COMPITO 1: Nel testo su Doctor Who, perché la serie diventa simbolo della nostra vita? Rispondi in una o due frasi.
COMPITO 2: Prosegui il testo su Doctor Who con un nuovo paragrafo, partendo dopo l'ultima frase.

TESTO DA LEGGERE:

◆ ◆ ◆ ◆ ◆ ◆ ◆

Twice Upon a Time. Doctor Who nel segno del cambiamento.
La bellezza di Doctor Who risiede principalmente nel fatto di essere una serie che porta a riflettere, episodio dopo episodio, sulla natura dell’uomo, con i suoi difetti, le sue emozioni e le sue aspirazioni. Ecco quindi che nella puntata natalizia del 2017 (è tradizione consolidata dal 2005 quella di mandare in onda un episodio speciale il 25 dicembre) veniamo trasportati in un viaggio che ha come tema centrale ciò che possiamo definire la caratteristica per antonomasia della serie: il cambiamento.
Diversi addii, diversi Dottori
Tutti noi cambiamo nel corso della nostra vita, divenendo di volta in volta persone un po’ differenti da quello che eravamo in passato. E sappiamo che, prima o poi, saremo ancora diversi rispetto a quello che siamo adesso. Ebbene, Doctor Who rappresenta al meglio questo stato di cose. Non solo: la serie si erge a simbolo della nostra stessa vita, per mezzo della rigenerazione che coinvolge il protagonista ogni qualvolta si trovi in punto di morte.

◆ ◆ ◆ ◆ ◆ ◆ ◆

Materiale da una fonte di dati
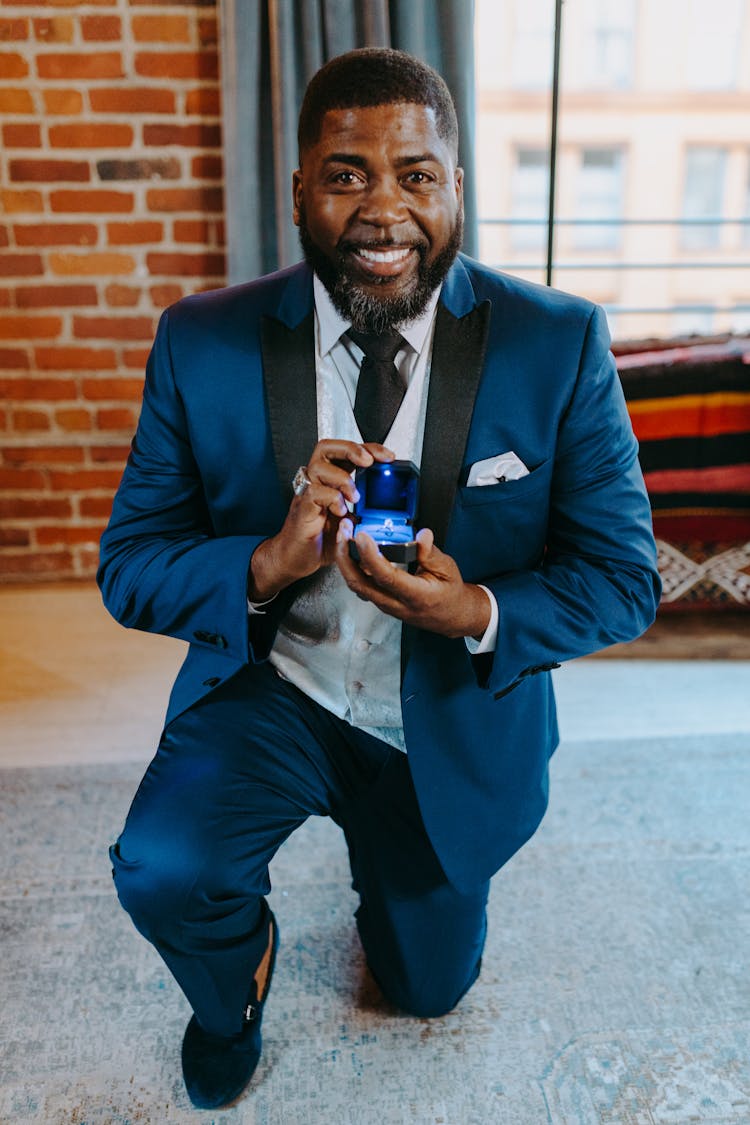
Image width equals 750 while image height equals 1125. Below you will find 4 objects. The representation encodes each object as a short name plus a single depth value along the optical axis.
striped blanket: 2.35
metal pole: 2.49
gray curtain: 2.37
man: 1.09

◆ ◆ ◆ ◆ ◆ ◆ ◆

RISPOSTA SCRITTA 1: Tutti noi cambiamo nel corso della vita, e la serie rappresenta questo fatto attraverso la rigenerazione. La rigenerazione coinvolge il protagonista ogni volta che si trova in punto di morte.

RISPOSTA SCRITTA 2:
Benché rimanga fondamentalmente lo stesso individuo, con gli stessi ideali e conservando tutti (o quasi) i propri ricordi, il passaggio da una forma fisica all’altra è stato vissuto in maniera molto sentita nelle stagioni della serie attuale (durante la serie classica il tutto era invece molto più attenuato). Un esempio? La tragedia del Decimo Dottore, che prossimo alla fine dichiara che per lui la rigenerazione sarà una vera e propria morte. Che la sua forma successiva sarà un uomo totalmente nuovo.
Decisamente in maniera più serena ha affrontato il momento dell’addio l’Undicesimo, consapevole che pur cambiando continuerà a essere il Dottore che è sempre stato. Il Dodicesimo, invece, vive un’esperienza completamente inedita… E spiazza tutti con la sua decisione di non rigenerarsi affatto e di lasciarsi morire, poiché è stanco di diventare qualcun altro.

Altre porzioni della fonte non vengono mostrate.